BEGIN Record set
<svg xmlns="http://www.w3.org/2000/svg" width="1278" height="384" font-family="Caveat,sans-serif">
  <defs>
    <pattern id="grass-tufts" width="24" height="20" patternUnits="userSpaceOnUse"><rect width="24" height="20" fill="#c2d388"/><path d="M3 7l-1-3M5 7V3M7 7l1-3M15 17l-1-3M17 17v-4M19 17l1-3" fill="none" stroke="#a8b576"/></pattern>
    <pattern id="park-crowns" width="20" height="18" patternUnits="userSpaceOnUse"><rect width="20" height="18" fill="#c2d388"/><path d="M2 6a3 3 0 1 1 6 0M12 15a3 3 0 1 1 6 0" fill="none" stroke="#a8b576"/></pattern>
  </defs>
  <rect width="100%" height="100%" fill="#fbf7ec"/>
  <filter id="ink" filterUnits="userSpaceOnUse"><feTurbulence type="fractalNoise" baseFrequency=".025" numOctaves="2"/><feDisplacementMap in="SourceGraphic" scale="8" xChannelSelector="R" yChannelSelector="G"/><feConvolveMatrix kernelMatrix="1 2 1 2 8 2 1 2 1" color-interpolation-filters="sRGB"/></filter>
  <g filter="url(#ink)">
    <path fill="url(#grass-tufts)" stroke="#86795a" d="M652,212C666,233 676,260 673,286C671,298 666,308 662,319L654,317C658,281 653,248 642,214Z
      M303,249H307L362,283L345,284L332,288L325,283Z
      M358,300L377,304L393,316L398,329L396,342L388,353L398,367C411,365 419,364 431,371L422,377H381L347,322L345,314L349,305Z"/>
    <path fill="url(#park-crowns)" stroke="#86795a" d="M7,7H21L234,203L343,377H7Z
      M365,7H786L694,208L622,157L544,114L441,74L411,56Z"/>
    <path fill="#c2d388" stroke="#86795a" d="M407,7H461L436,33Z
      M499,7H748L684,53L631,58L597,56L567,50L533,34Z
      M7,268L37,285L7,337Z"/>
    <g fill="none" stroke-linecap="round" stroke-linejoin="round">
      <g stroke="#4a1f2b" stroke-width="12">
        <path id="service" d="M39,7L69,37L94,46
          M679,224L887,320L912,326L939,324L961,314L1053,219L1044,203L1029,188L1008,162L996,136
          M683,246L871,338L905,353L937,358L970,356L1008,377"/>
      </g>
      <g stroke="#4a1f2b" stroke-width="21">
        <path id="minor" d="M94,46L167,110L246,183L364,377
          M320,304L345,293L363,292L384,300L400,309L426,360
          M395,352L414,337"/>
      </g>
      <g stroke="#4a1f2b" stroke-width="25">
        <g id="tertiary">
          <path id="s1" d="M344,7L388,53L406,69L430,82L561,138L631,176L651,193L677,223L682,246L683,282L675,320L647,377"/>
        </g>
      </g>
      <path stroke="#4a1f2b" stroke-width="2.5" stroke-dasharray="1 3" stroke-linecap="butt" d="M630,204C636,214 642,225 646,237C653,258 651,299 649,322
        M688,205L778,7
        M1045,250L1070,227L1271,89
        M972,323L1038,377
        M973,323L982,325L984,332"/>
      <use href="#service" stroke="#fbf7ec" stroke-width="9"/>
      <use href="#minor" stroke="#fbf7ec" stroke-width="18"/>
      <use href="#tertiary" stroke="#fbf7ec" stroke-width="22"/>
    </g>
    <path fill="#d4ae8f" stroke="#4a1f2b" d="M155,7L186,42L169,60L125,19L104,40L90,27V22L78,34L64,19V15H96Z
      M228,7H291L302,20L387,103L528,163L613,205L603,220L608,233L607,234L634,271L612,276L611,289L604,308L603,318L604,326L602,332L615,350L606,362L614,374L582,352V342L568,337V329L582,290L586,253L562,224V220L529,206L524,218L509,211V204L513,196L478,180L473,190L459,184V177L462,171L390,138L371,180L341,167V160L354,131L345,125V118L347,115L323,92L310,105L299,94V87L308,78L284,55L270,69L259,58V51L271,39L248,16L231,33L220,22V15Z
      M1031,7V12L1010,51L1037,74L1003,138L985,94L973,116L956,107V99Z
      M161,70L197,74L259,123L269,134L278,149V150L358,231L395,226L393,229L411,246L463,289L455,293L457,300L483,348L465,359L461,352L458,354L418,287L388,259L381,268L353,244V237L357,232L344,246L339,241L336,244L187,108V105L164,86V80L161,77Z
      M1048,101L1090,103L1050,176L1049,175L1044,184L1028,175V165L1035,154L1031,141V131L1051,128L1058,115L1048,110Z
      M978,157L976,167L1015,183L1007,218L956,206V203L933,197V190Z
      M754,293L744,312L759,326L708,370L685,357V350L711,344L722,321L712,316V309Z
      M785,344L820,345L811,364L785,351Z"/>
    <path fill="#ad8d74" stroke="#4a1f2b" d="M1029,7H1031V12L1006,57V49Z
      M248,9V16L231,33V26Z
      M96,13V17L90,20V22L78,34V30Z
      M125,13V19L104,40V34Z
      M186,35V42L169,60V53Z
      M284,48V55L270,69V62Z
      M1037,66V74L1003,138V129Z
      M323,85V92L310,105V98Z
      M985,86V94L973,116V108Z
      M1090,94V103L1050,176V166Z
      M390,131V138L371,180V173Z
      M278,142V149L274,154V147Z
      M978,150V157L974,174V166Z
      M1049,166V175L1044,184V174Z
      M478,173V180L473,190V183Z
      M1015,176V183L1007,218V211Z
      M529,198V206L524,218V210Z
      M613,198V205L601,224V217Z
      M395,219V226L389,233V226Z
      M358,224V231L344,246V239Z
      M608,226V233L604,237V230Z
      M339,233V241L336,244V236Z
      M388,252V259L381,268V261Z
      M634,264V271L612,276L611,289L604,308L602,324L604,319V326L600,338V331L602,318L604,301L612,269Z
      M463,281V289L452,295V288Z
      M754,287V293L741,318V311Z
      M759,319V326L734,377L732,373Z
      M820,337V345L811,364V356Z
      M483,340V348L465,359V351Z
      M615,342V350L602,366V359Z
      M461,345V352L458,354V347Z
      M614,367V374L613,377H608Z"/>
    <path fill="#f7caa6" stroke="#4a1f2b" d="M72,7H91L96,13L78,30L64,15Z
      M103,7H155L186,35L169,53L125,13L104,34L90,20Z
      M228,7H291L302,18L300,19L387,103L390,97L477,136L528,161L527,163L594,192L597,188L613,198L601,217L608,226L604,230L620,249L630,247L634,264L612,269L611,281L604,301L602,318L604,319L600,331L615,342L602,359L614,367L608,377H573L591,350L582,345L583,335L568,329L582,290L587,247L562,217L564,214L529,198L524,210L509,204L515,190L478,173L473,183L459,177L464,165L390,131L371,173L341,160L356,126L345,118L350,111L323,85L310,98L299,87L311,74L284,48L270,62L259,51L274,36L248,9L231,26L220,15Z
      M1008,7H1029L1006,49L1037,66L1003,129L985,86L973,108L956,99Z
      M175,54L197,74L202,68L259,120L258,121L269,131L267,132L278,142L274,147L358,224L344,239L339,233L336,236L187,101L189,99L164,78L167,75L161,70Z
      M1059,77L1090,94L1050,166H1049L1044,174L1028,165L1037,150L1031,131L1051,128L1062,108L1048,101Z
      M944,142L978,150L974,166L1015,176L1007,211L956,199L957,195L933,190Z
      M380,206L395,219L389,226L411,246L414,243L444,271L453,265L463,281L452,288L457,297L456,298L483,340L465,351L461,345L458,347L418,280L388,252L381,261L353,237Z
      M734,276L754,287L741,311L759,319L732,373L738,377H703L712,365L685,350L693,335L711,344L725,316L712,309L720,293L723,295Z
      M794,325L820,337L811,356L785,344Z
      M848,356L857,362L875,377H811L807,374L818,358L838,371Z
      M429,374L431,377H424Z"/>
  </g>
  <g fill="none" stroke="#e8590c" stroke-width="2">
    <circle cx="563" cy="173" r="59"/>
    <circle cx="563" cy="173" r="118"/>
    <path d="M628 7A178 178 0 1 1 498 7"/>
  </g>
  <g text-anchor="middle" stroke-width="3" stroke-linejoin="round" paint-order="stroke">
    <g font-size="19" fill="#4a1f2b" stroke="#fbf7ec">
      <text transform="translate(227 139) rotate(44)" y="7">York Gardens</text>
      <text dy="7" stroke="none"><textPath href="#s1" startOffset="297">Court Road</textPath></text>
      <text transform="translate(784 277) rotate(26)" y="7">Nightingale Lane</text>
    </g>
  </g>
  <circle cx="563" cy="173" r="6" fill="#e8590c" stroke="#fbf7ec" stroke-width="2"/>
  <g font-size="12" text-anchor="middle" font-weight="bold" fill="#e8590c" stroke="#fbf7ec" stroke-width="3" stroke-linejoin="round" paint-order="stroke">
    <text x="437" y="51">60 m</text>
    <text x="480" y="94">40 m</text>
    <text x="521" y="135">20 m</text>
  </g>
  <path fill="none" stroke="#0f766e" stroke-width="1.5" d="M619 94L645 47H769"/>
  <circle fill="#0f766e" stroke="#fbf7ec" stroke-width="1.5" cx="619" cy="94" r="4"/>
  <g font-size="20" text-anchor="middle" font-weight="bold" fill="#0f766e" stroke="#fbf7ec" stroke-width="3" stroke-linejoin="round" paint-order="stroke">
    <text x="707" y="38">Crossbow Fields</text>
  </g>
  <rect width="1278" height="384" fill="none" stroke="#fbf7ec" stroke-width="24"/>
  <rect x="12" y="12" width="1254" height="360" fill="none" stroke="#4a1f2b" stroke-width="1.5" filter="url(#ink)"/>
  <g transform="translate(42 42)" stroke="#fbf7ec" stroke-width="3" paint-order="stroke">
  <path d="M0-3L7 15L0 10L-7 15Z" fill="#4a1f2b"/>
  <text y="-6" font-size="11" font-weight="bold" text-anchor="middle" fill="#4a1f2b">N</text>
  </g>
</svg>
END Record set
What the task requires: Go through the entries and report every line with the string "transform".

Exercise output:
      <text transform="translate(227 139) rotate(44)" y="7">York Gardens</text>
      <text transform="translate(784 277) rotate(26)" y="7">Nightingale Lane</text>
  <g transform="translate(42 42)" stroke="#fbf7ec" stroke-width="3" paint-order="stroke">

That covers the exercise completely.